Not applicable to open-end investment companies.

Item 9. Purchases of Equity Securities by Closed‑End Management Investment Company and Affiliated Purchasers.

Not applicable to open-end investment companies.

Item 10. Submission of Matters to a Vote of Security Holders.

There have been no material changes to the procedures by which shareholders may recommend nominees to the registrant’s board of trustees.

Item 11. Controls and Procedures.

(a)
The Registrant’s Chief Executive Officer and Chief Financial Officer have reviewed the Registrant's disclosure controls and procedures (as defined in Rule 30a-3(c) under the Investment Company Act of 1940 (the “Act”)) as of a date within 90 days of the filing of this report, as required by Rule 30a-3(b) under the Act and Rules 13a-15(b) or 15d‑15(b) under the Securities Exchange Act of 1934.  Based on their review, such officers have concluded that the disclosure controls and procedures are effective in ensuring that information required to be disclosed in this report is appropriately recorded, processed, summarized and reported and made known to them by others within the Registrant and by the Registrant’s service provider.

(b)
There were no changes in the Registrant's internal control over financial reporting (as defined in Rule 30a-3(d) under the Act) that occurred during the second fiscal quarter of the period covered by this report that has materially affected, or is reasonably likely to materially affect, the Registrant's internal control over financial reporting.

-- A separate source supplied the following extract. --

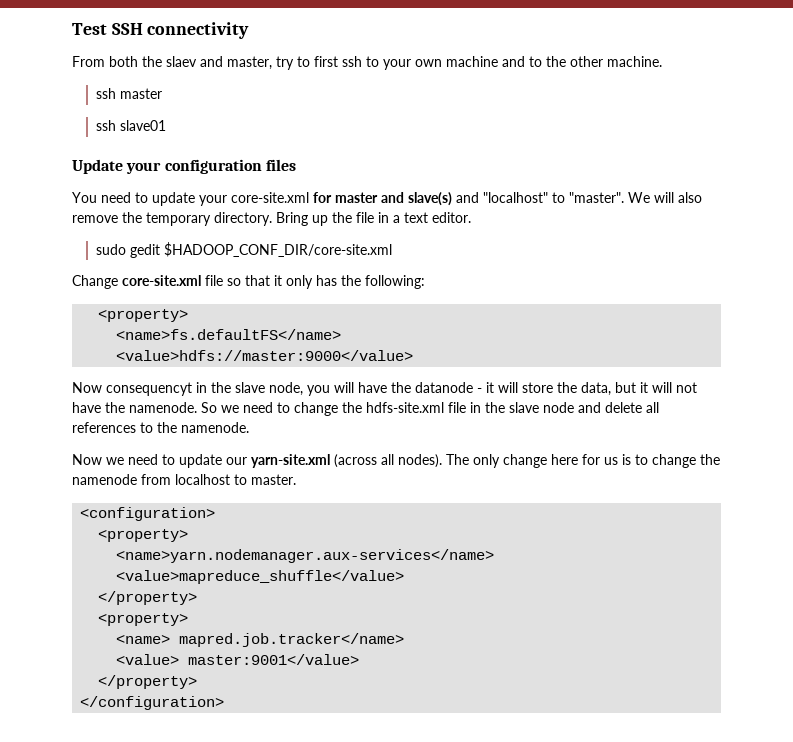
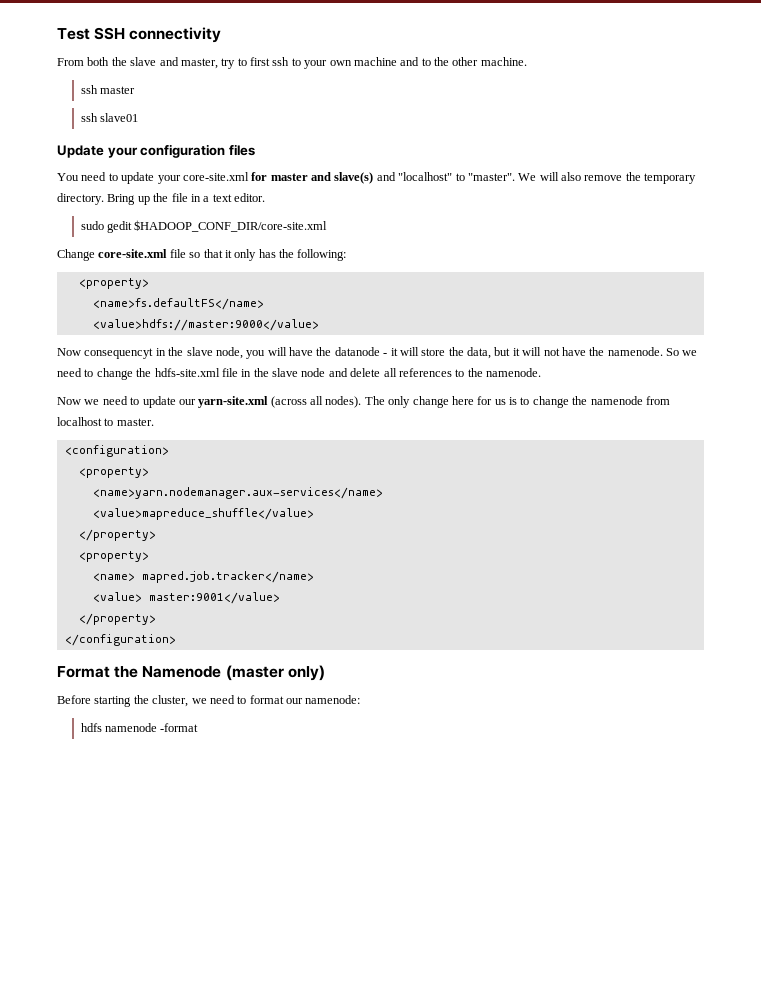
[166,56,197,67] slaev -> [130,57,157,66] slave
(225, 703) none -> [57,665,325,681] [57,695,361,707] [80,723,199,732] // Format the Namenode (master only) // Before starting the cluster, we need to format our namenode: // hdfs namenode -format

Item 12. Disclosure of Securities Lending Activities for Closed-End Management Investment Companies.

Not applicable to open-end investment companies.

Item 13. Exhibits.

(a)
(1) Any code of ethics or amendment thereto, that is the subject of the disclosure required by Item 2, to the extent that the registrant intends to satisfy Item 2 requirements through filing an exhibit. Not applicable for semi-annual reports.

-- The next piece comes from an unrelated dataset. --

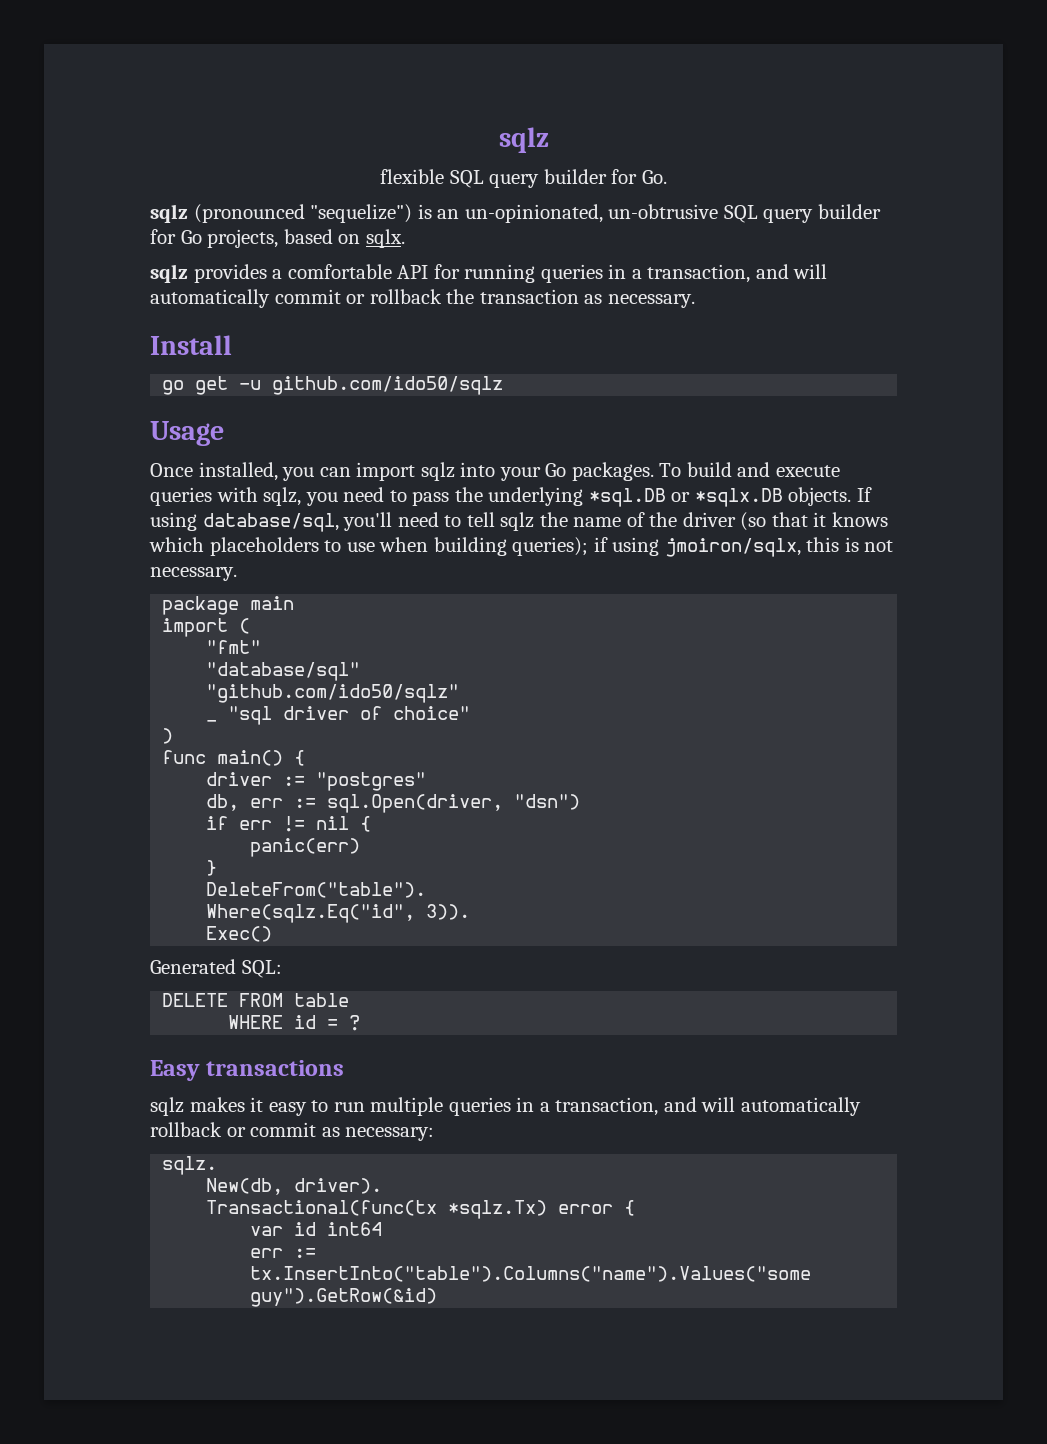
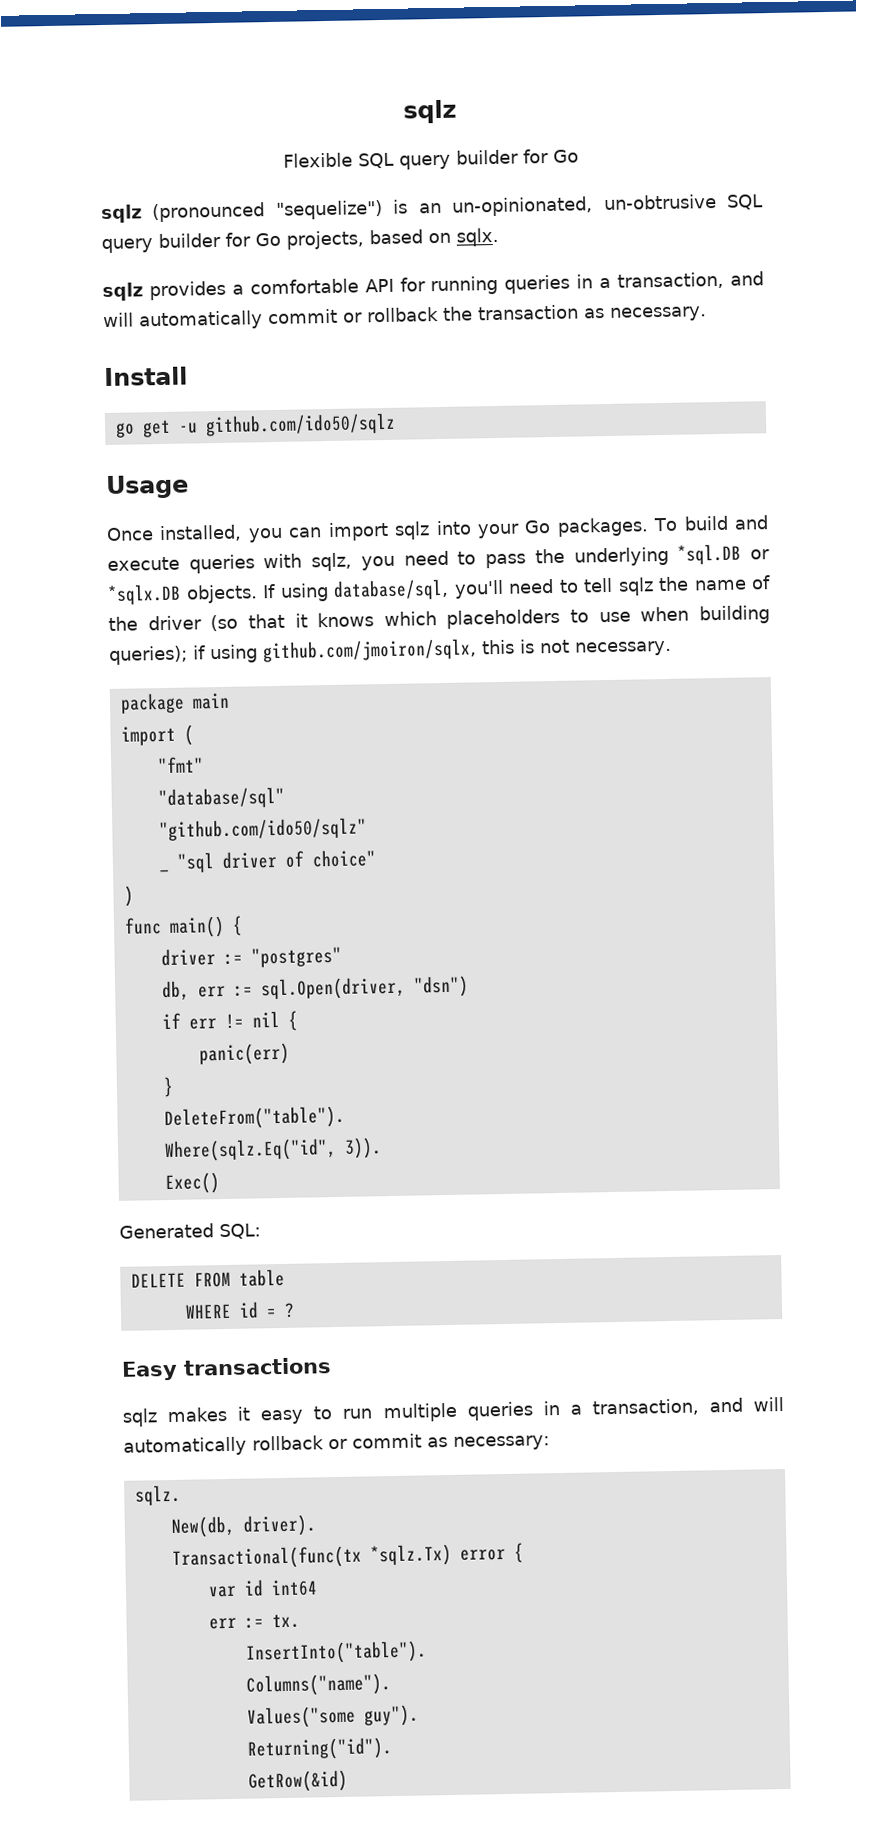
[380,169,667,188] flexible SQL query builder for Go. -> [283,149,579,170] Flexible SQL query builder for Go
[664,538,801,557] jmoiron/sqlx, -> [262,638,477,663] github.com/jmoiron/sqlx,
[250,1266,812,1282] [250,1288,438,1307] tx.InsertInto("table").Columns("name").Values("some guy").GetRow(&id) -> [271,1613,300,1629] [244,1640,427,1665] [245,1673,391,1697] [246,1704,419,1729] [246,1737,393,1761] [247,1769,348,1793] tx. // InsertInto("table"). // Columns("name"). // Values("some guy"). // Returning("id"). // GetRow(&id)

(2) A separate certification for each principal executive and principal financial officer pursuant to Section 302 of the Sarbanes-Oxley Act of 2002.  Filed herewith.

(3) Any written solicitation to purchase securities under Rule 23c‑1 under the Act sent or given during the period covered by the report by or on behalf of the registrant to 10 or more persons. Not applicable.

(4) Change in the registrant’s independent public accountant. There was no change in the registrant’s independent public accountant for the period covered by this report.

(b)
Certifications pursuant to Section 906 of the Sarbanes‑Oxley Act of 2002.  Furnished herewith.

SIGNATURES

Pursuant to the requirements of the Securities Exchange Act of 1934 and the Investment Company Act of 1940, the registrant has duly caused this report to be signed on its behalf by the undersigned, thereunto duly authorized.


(Registrant)   

By (Signature and Title)*                 /s/ Eric LeGoff
Eric LeGoff, Chief Executive Officer

Date:     August 29, 2019


Pursuant to the requirements of the Securities Exchange Act of 1934 and the Investment Company Act of 1940, this report has been signed below by the following persons on behalf of the registrant and in the capacities and on the dates indicated.

By (Signature and Title)*                 /s/ Eric LeGoff
Eric LeGoff, Chief Executive Officer

Date:     August 29, 2019

By (Signature and Title)*                 /s/ Bart Tesoriero
Bart Tesoriero, Chief Financial Officer

Date:     August 29, 2019

* Print the name and title of each signing officer under his or her signature.